WHAT YOU HAVE TO DO: Keep only the lines of the records below that contain the word "account", and copy each of them out. Case matters.

SUPPLIED RECORDS START

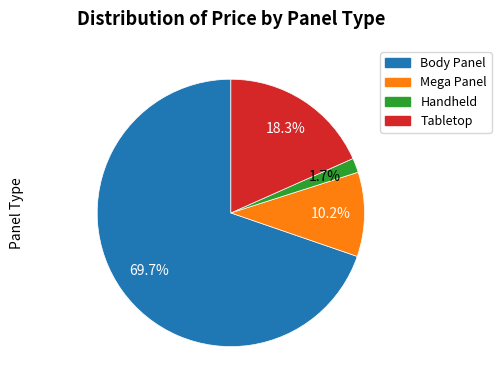

Combined, do Tabletop and Body Panel account for over 50%?

Yes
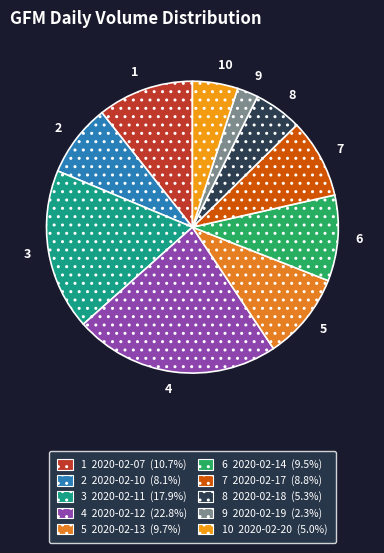

Does 1 account for over 50% of the chart?

No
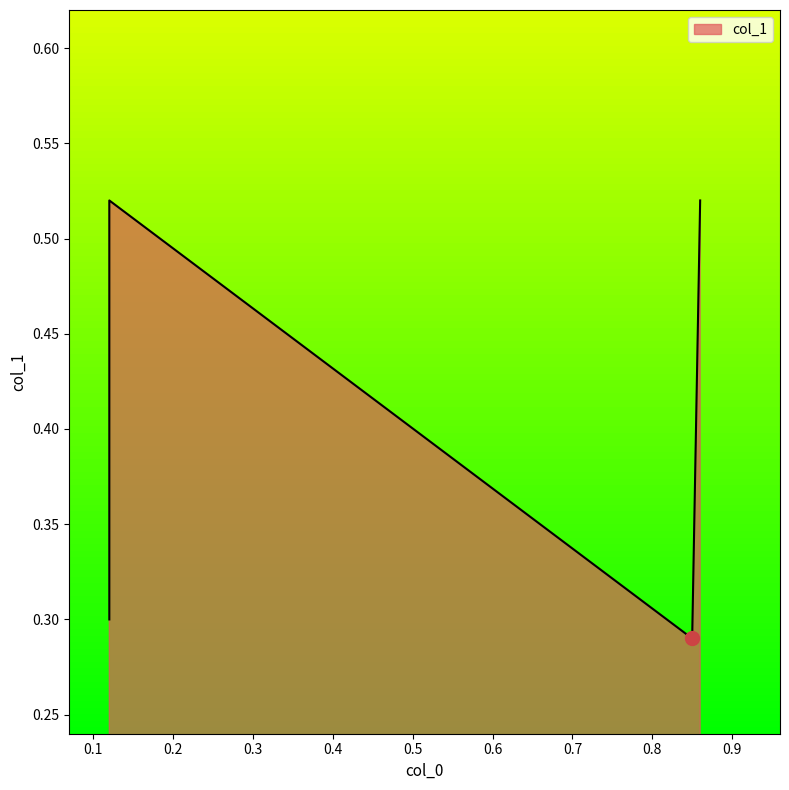

Reading left to right, extract all data points from this chart.

0.5	0.3	0.3	0.5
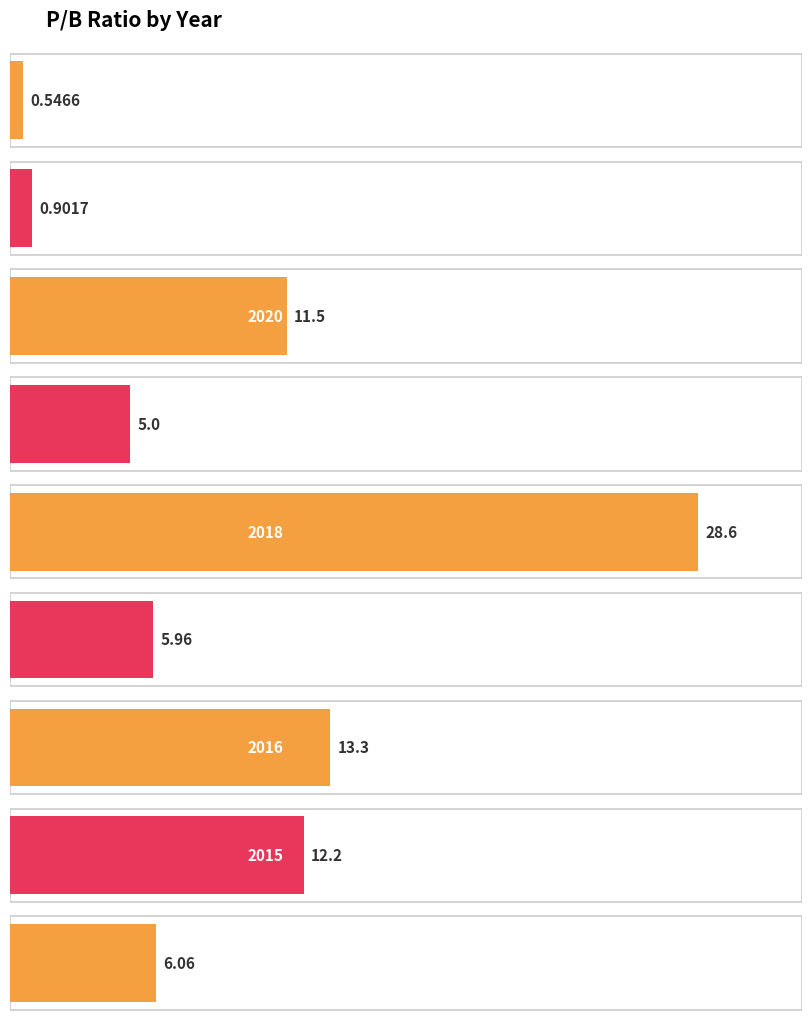

List the labels in order of value, largest first.

2018, 2016, 2015, 2020, 2014, 2017, 2019, 2021, 2022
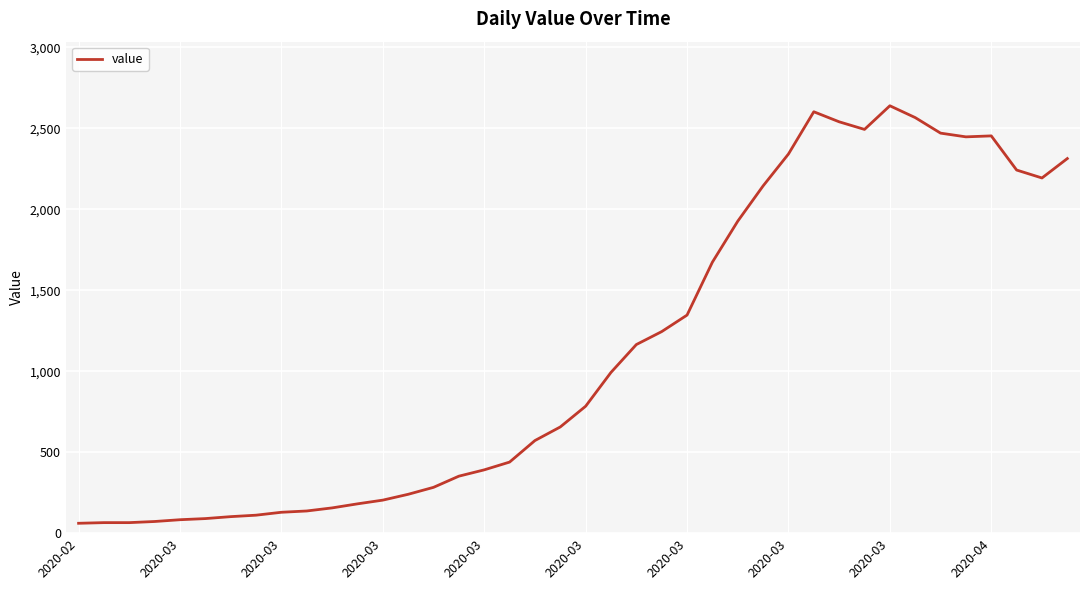

What is the difference between the maximum and minimum values?

2579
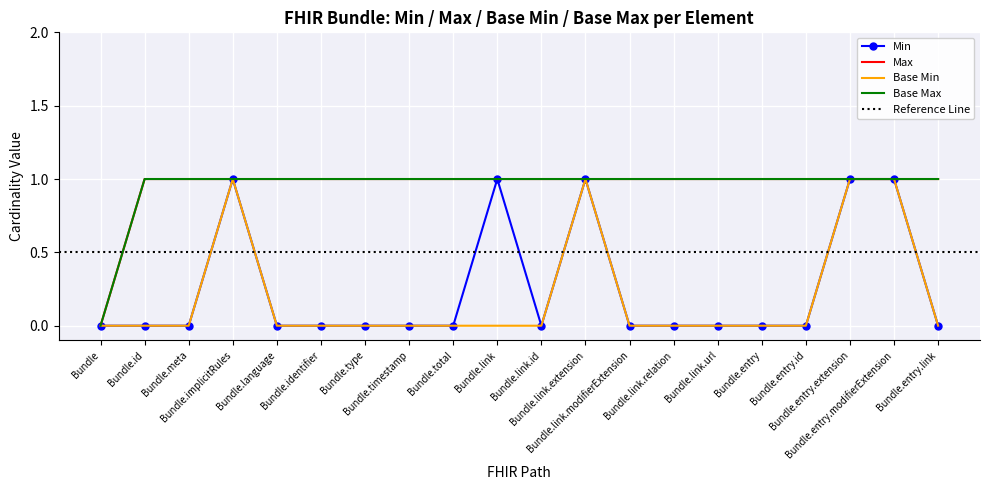

In Min, how many points are higher than both neighbors (excluding endpoints)?

3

SUPPLIED RECORDS END

EXERCISE OUTPUT:
Combined, do Tabletop and Body Panel account for over 50%?
Does 1 account for over 50% of the chart?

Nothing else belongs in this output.